I don’t get how people claim suicide is selfish. those people have never felt the pain that some do. at this point in my life I don’t see any other way out of all this, I’m so sad and alone, suicide seems like the only thing that I can do. I am not selfish, I’m just hurting, and I don’t know how much more I can take in this world..
4 comments
Actually, I’ve always thought of suicide as a selfish act, but never understood the negative connotation. As you’ve expressed, sometimes the hurt becomes too much to bear, and in that instance one should be able to exercise free will and end his/her suffering.
It’s an extremely complex situation for many who find themselves wanting to disappear, reader11.
I have two sons ( 15 & 18 ) who are aware of my severe depression ( the past four months have been mental agony ) but if I exit ( which I so desperately would like to ) then I know the hurt and knock on effect that will have, especially on my 15 year old son. A man I knew had a brother who took his life and over the next ten years two of his brothers sons did the same. The knock on effect it had was a truly tragic one…yet this chaps brother was in absolute torment within his own mind. Maybe the only way around that would have been for his bro to have agreed to be doped up on meds indefinitely ( under doctors orders) so at least he isn’t feeling the chronic depression…rather he is detached from everything yet his family know he is still here & there is still hope. Would the man in question have chosen that option had he known the carnage it would cause? I don’t know, it’s a real conundrum when it comes down to the core of it, thats for sure.
Of course, even if you don’t have kids, you could leave a parent in absolute ruins. How many mums & dads envisage burying one of their own offspring, its just not meant to happen is it.
Personally, I can see how my Wife and two sons could easily see me as selfish if I were to finish my own personal pain. I can see how they would crave one more day with me ( because thats how i’d feel if I lost someone i loved ) It WOULD hurt them so bad…and that’s why i’m still here.

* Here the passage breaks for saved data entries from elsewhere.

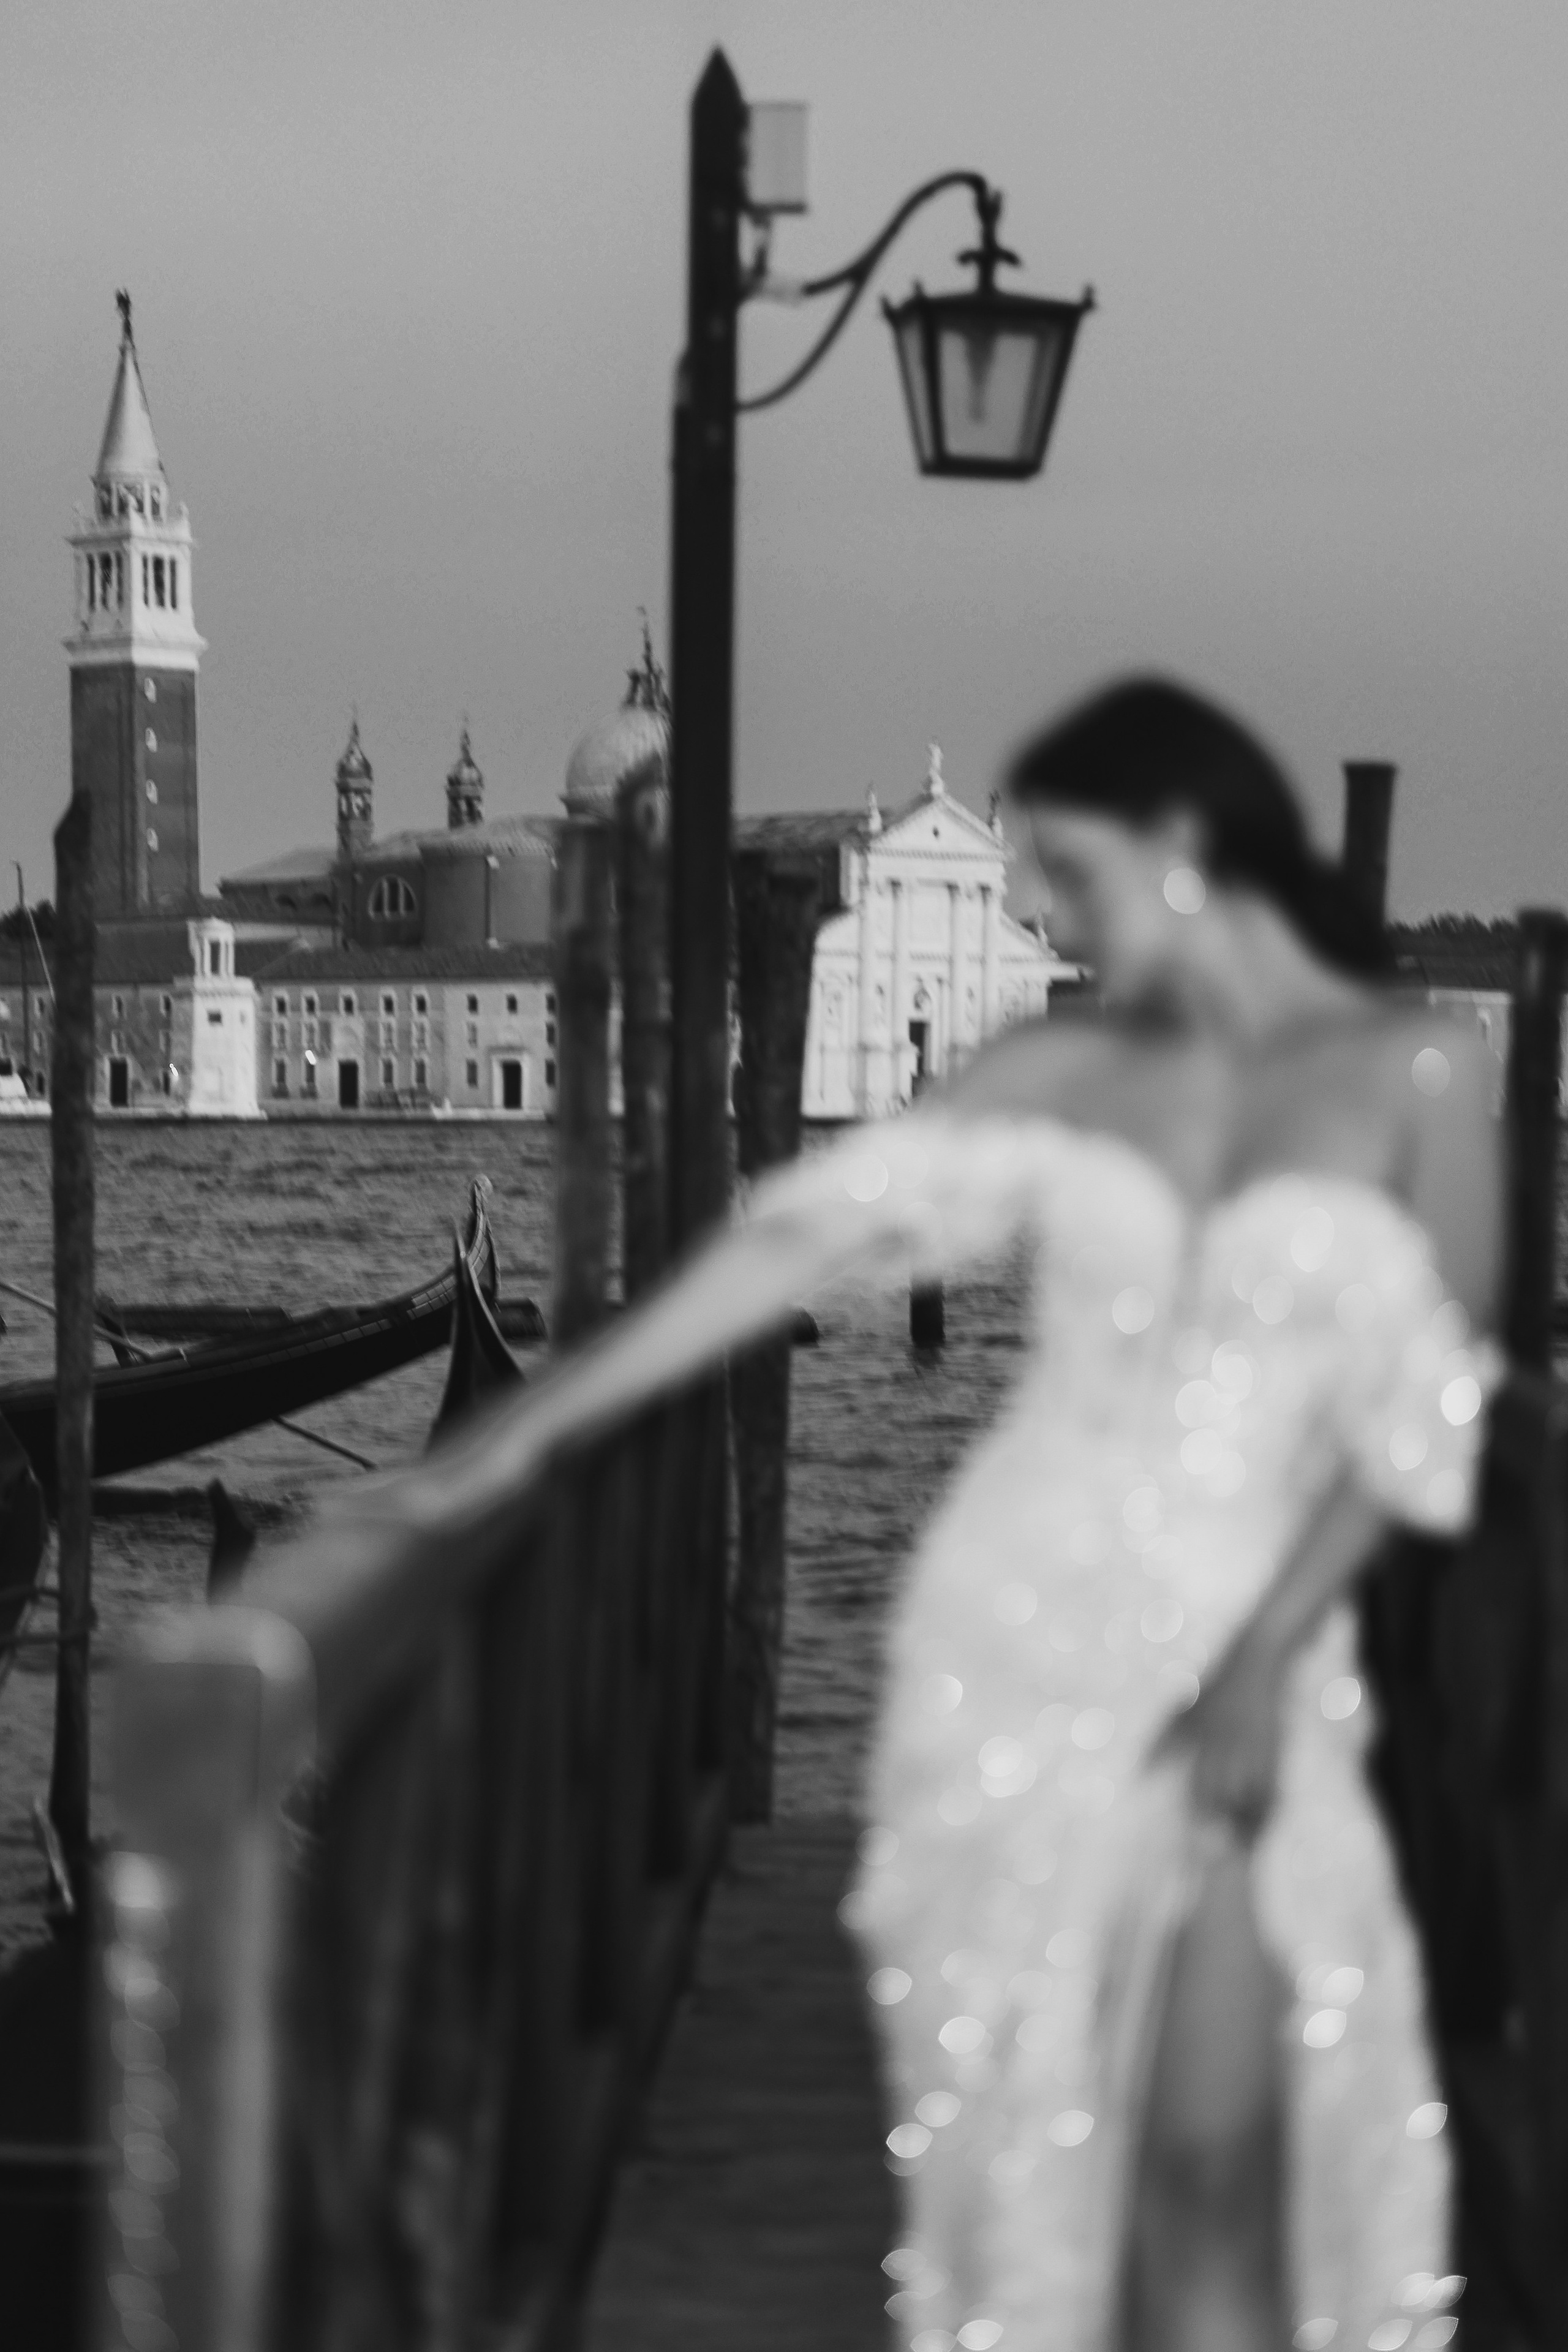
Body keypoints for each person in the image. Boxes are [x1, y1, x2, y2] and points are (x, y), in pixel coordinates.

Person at [529, 677, 1500, 2351]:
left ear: (1188, 848)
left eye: (1068, 870)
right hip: (1021, 1647)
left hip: (1246, 1648)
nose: (1041, 912)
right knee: (1043, 2142)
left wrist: (1269, 1650)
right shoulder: (1063, 1065)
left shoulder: (1417, 1070)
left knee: (1219, 2145)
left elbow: (1432, 1410)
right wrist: (529, 1432)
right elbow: (799, 1243)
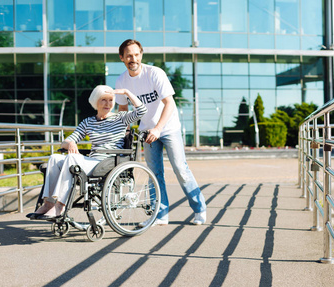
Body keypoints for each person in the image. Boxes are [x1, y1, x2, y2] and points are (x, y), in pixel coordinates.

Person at [115, 39, 207, 226]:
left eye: (136, 54)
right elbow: (123, 110)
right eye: (129, 56)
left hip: (168, 128)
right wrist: (122, 133)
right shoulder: (121, 80)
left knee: (180, 169)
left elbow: (169, 103)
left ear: (141, 55)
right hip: (147, 131)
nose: (133, 58)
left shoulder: (155, 73)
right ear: (122, 58)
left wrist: (158, 128)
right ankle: (161, 215)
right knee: (154, 173)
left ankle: (200, 209)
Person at [26, 85, 147, 220]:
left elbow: (142, 110)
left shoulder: (121, 118)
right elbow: (65, 143)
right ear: (96, 101)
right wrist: (71, 143)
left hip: (109, 162)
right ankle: (48, 203)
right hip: (92, 161)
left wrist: (126, 92)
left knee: (71, 158)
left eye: (111, 100)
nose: (108, 104)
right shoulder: (88, 122)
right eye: (103, 100)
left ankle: (60, 205)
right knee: (54, 158)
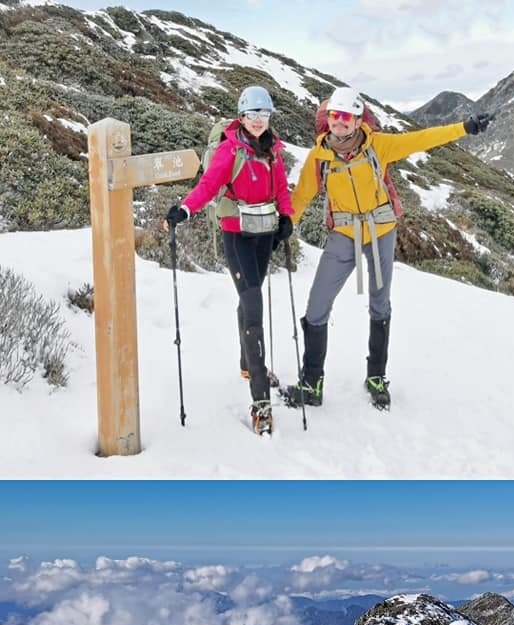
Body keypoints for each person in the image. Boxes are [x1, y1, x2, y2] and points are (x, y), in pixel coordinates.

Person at [282, 87, 493, 412]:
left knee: (380, 304)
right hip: (343, 234)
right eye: (334, 116)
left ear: (357, 120)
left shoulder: (378, 146)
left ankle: (376, 377)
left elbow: (422, 138)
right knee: (316, 307)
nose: (339, 123)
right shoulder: (318, 157)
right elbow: (300, 198)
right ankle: (312, 382)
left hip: (381, 231)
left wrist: (464, 127)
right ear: (328, 120)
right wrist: (286, 224)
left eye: (346, 117)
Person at [164, 85, 294, 436]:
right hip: (236, 232)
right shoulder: (228, 150)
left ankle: (246, 363)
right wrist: (185, 209)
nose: (258, 121)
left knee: (249, 298)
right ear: (241, 116)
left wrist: (287, 216)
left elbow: (281, 188)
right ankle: (261, 402)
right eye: (252, 115)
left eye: (264, 115)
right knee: (253, 303)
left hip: (264, 231)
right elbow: (208, 186)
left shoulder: (273, 151)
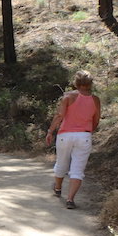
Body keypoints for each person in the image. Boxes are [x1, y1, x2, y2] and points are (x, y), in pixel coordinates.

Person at [45, 71, 101, 209]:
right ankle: (70, 200)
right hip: (84, 136)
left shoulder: (68, 97)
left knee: (61, 163)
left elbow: (59, 116)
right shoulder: (95, 100)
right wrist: (88, 131)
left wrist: (50, 131)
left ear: (76, 83)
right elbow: (96, 120)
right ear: (90, 83)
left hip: (65, 135)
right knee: (77, 169)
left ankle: (58, 188)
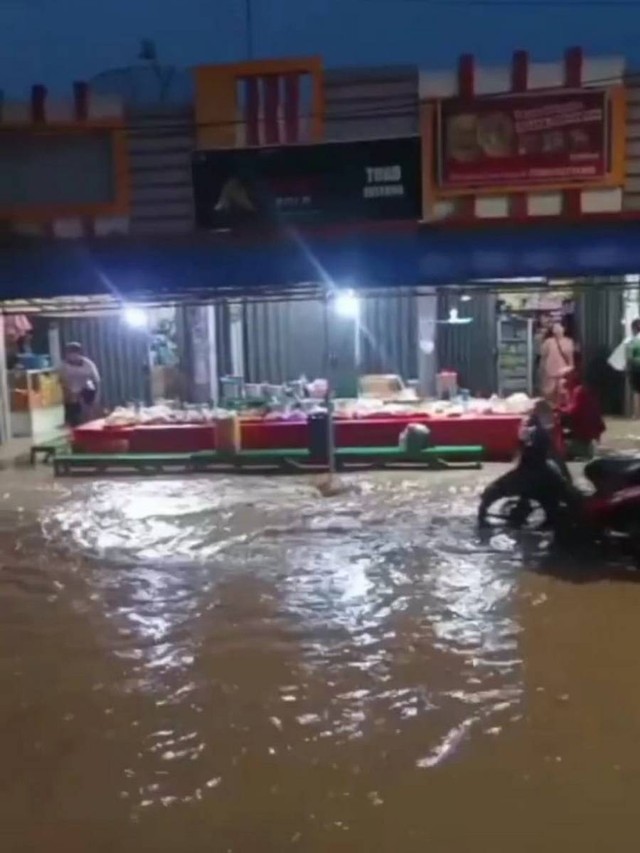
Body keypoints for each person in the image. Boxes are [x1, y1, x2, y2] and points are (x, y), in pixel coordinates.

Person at [478, 400, 581, 528]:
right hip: (539, 472)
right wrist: (567, 480)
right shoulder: (539, 433)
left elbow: (522, 451)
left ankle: (482, 519)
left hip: (529, 472)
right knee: (564, 498)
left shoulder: (533, 432)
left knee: (490, 492)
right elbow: (555, 456)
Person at [559, 370, 605, 457]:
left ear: (573, 378)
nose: (562, 381)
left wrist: (560, 411)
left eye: (565, 377)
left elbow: (573, 411)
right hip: (585, 435)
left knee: (558, 450)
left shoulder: (579, 391)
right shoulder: (572, 392)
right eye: (561, 378)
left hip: (585, 438)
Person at [59, 342, 100, 428]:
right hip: (70, 394)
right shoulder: (63, 366)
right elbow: (60, 381)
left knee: (87, 414)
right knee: (74, 417)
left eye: (75, 352)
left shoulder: (88, 364)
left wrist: (97, 396)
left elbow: (96, 380)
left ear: (80, 353)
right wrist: (69, 393)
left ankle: (89, 428)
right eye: (70, 353)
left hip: (86, 390)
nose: (72, 355)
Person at [539, 321, 575, 405]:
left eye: (559, 327)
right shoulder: (568, 342)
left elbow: (543, 358)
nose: (558, 329)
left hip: (558, 373)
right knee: (556, 395)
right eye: (556, 327)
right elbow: (571, 359)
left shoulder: (548, 342)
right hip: (559, 373)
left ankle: (556, 412)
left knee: (556, 396)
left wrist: (541, 371)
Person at [626, 318, 640, 419]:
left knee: (636, 392)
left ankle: (637, 414)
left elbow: (631, 357)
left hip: (636, 368)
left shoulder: (632, 341)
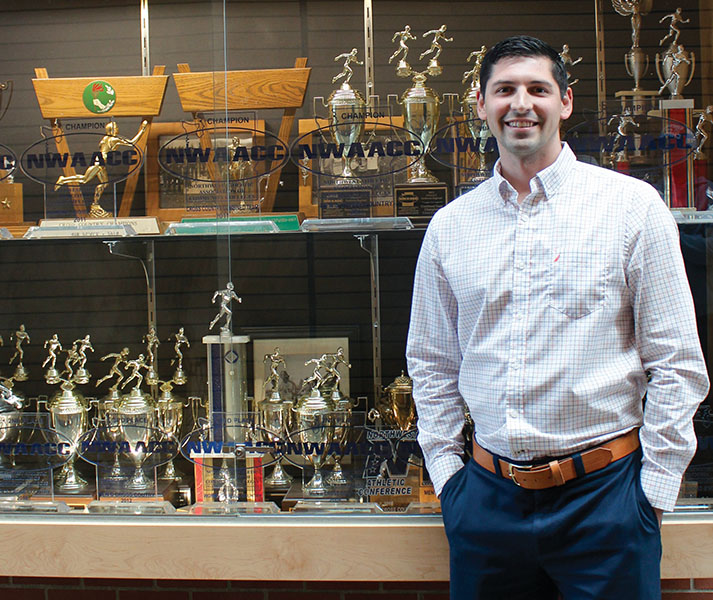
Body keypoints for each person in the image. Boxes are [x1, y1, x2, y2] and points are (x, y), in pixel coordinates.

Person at [406, 35, 709, 600]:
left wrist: (652, 494)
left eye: (537, 89)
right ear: (482, 104)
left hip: (607, 500)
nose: (521, 103)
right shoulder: (450, 227)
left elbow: (677, 362)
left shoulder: (631, 208)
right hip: (487, 505)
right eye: (505, 90)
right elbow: (430, 362)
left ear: (564, 102)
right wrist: (449, 482)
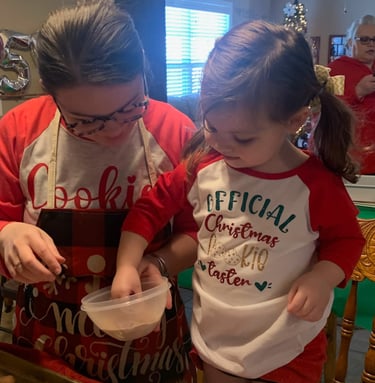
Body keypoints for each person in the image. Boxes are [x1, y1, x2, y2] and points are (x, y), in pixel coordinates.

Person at [111, 20, 366, 383]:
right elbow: (149, 209)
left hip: (287, 347)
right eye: (211, 126)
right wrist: (126, 265)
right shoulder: (202, 166)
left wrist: (322, 278)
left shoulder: (316, 185)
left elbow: (347, 240)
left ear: (294, 120)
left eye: (243, 138)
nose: (221, 145)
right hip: (216, 337)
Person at [0, 1, 198, 382]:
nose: (114, 132)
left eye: (130, 108)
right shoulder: (19, 131)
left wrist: (158, 264)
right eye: (86, 123)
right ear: (50, 93)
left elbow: (199, 231)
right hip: (48, 345)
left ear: (142, 68)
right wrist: (7, 233)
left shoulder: (176, 132)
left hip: (151, 348)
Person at [328, 14, 375, 174]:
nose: (371, 44)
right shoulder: (335, 70)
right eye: (364, 39)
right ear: (350, 42)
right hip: (349, 159)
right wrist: (358, 91)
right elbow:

I am so sorry you feel such in-depth despair, reader11. It’s not a life what we feel. Every day seems like the same as the previous miserable day and we know chances are tomorrow will be another of the same, but we’re still here….lets keep fighting this monster….NO SURRENDER !!! (not yet)
Suicide is seen as a selfish act! I have lost loved ones as a result of suicide and I have always thought of it being selfish and sometimes still do. I have even experienced this myself however, no one can ever understand the feelings of the person and why they decide to do so.
You might believe that suicide is the best option but being someone coming out the other side, you may see things a lot different in a few days/weeks/months. Something to remember is that someone who does decide to take their life believe the world is better off without them/no one would care/its too painful etc… however, what they don’t realise is that as result of these actions it leaves a ripple affect on their friends and family. This is something that happens and can take a lifetime to come to grips with.
If you are really feeling as though this is it for you… then I would recommend speaking to someone to trust or even speak to the doctor as it is always better out then in.
No matter what, after suicide, somebody or something will be left behind. Suicide isn’t selfish because if families and friends understood how much pain a person is in to do suicide then they should feel that person is at peace now. Instead, they talk bad and are ashamed of that deceased family member. I’ve met those same people who claimed suicide as selfish and cowardly, but when they faced issues and contemplated suicide then they understood how suicidal people feel. Do what you want reader11, just know I won’t judge you and will understand.